> [Task] Reproduce verbatim the stretch of the listing from the start through the line containing "Rank the categories", and nothing beyond it.

[[ Input material open ]]

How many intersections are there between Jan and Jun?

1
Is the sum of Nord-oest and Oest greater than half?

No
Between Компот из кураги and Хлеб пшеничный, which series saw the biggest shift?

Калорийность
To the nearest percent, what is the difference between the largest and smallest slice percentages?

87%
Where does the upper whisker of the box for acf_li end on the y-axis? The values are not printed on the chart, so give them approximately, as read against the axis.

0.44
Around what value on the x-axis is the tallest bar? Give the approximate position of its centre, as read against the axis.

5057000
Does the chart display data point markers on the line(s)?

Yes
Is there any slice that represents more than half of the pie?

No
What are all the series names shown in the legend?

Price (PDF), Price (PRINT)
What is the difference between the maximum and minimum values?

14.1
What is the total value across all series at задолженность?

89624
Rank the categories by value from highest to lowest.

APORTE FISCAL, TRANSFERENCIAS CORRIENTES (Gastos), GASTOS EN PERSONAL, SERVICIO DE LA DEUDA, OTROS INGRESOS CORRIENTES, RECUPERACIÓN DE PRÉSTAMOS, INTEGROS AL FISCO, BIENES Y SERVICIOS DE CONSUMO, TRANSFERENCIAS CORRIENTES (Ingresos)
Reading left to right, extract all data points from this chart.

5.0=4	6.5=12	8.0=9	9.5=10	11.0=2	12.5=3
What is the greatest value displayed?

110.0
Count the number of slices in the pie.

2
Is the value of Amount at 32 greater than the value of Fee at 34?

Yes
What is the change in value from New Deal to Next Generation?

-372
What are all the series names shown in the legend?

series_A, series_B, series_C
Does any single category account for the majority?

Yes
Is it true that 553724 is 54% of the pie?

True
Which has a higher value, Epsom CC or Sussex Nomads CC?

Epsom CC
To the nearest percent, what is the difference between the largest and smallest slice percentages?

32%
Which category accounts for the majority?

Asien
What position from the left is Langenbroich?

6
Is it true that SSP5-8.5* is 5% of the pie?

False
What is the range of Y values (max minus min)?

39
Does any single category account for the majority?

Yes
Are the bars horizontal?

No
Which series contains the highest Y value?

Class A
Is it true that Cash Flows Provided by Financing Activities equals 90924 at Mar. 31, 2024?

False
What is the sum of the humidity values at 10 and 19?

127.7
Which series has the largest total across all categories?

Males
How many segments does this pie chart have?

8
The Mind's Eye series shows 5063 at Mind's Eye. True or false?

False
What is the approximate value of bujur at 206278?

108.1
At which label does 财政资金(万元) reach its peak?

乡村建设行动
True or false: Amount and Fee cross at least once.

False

[[ Input material closed ]]

> [Answer section]
How many intersections are there between Jan and Jun?

1
Is the sum of Nord-oest and Oest greater than half?

No
Between Компот из кураги and Хлеб пшеничный, which series saw the biggest shift?

Калорийность
To the nearest percent, what is the difference between the largest and smallest slice percentages?

87%
Where does the upper whisker of the box for acf_li end on the y-axis? The values are not printed on the chart, so give them approximately, as read against the axis.

0.44
Around what value on the x-axis is the tallest bar? Give the approximate position of its centre, as read against the axis.

5057000
Does the chart display data point markers on the line(s)?

Yes
Is there any slice that represents more than half of the pie?

No
What are all the series names shown in the legend?

Price (PDF), Price (PRINT)
What is the difference between the maximum and minimum values?

14.1
What is the total value across all series at задолженность?

89624
Rank the categories by value from highest to lowest.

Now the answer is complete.